* [Aim 1]:
From the piece on small business retirement plans, reproduce the passage starting with "Applicable for companies" and going on through "more than 50 years of age.".
* [Aim 2]:
According to the piece on small business retirement plans, how many employees can a company have at most for the SIMPLE IRA to apply?

* [Extract]:
Three types of small business retirement plans

Everybody dreams of working for a big MNC at some point in their lives. However, there are many people who are employed by small businesses. A breeding ground for many promising talents, the small businesses offer tremendous benefits. However, there are many instances when an employee makes the cardinal sin of not opting for a retirement plan thinking that packages like those only exist in the realm of MNCs. The truth, however, is that there are many small business retirement plans one can opt for when employed in a small business. Some of the examples include Simplified Employee Pension Plan Individual Retirement Account (SEP IRA), Savings Incentive Match Plan for Employees (SIMPLE IRA), Self-employed 401k plan, and 401k plan, which is typically applicable in the case of large corporations. Here’an insight into the first three retirement plans.

  • Simplified Employee Pension Plan (SEP IRA)
    This small business retirement plan is typically targeted to self-employed individuals or small-business owners, including those with employees. It is contributed only by the employer with traditional IRA contributions by the employee. The employer can contribute up to 25 percent of the compensation or around $54,000 annually or the same percentage of the amount as contributed by the employee.
  • Savings Incentive Match Plan for Employees (SIMPLE IRA)
    Applicable for companies having a maximum of 100 employees, here, the contribution is made by both the employee and employer. Normally the employee has to contribute up to 100 percent of compensation through salary deferral. Additionally, a catch-up contribution of up to $3,000 is available for those older than 50 years of age. The biggest draw here is the low-cost option of $25 per participant or $350 plan fee.
  • Self-Employed 401k
    This plan is specifically designed for the self-employed with only their spouse as a partner and has no plans for adding any employee in future. A person can contribute 25 percent of annual income, which is the maximum limit. The contribution can be up to $18000 in salary deferrals or $24000 if an individual is more than 50 years of age.

Stored data entries:
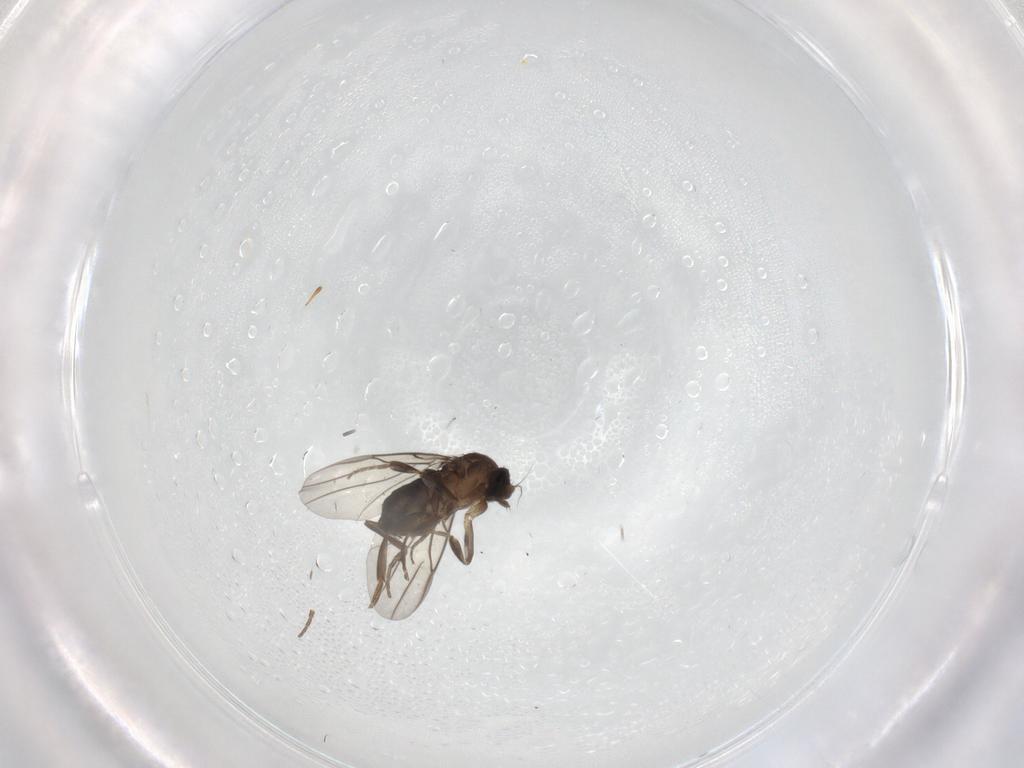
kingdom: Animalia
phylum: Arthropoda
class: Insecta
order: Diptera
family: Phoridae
...
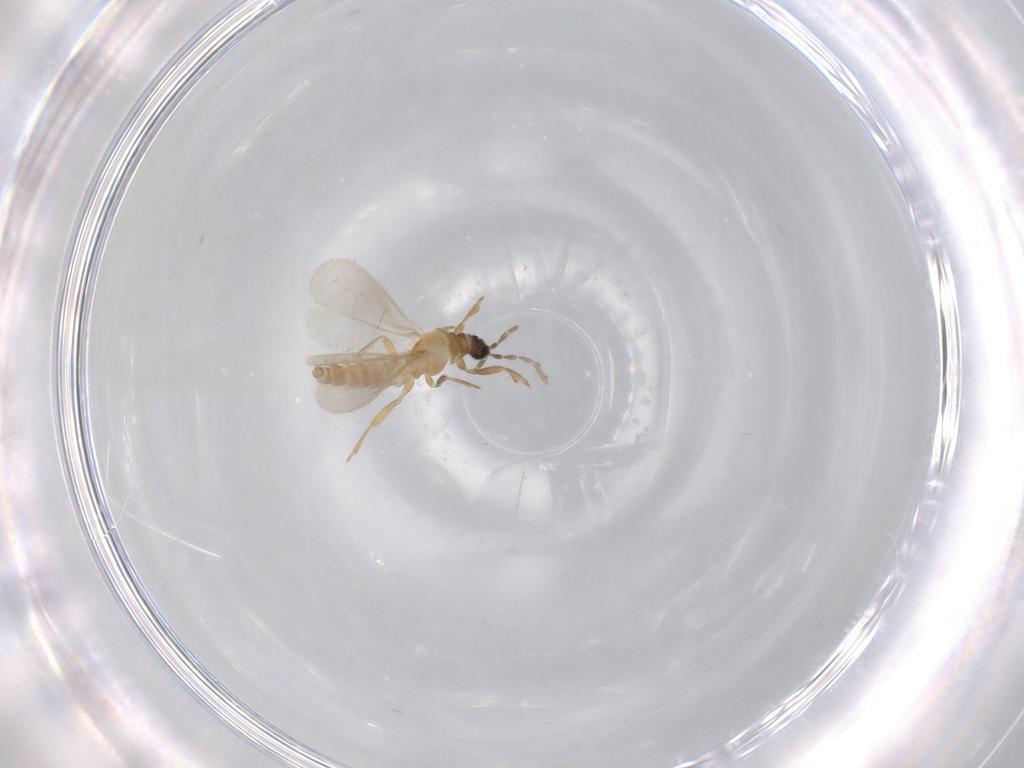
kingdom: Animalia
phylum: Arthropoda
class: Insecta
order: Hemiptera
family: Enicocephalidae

* [Exercise output 1]:
Applicable for companies having a maximum of 100 employees, here, the contribution is made by both the employee and employer. Normally the employee has to contribute up to 100 percent of compensation through salary deferral. Additionally, a catch-up contribution of up to $3,000 is available for those older than 50 years of age. The biggest draw here is the low-cost option of $25 per participant or $350 plan fee.
  • Self-Employed 401k
    This plan is specifically designed for the self-employed with only their spouse as a partner and has no plans for adding any employee in future. A person can contribute 25 percent of annual income, which is the maximum limit. The contribution can be up to $18000 in salary deferrals or $24000 if an individual is more than 50 years of age.

* [Exercise output 2]:
A maximum of 100 employees.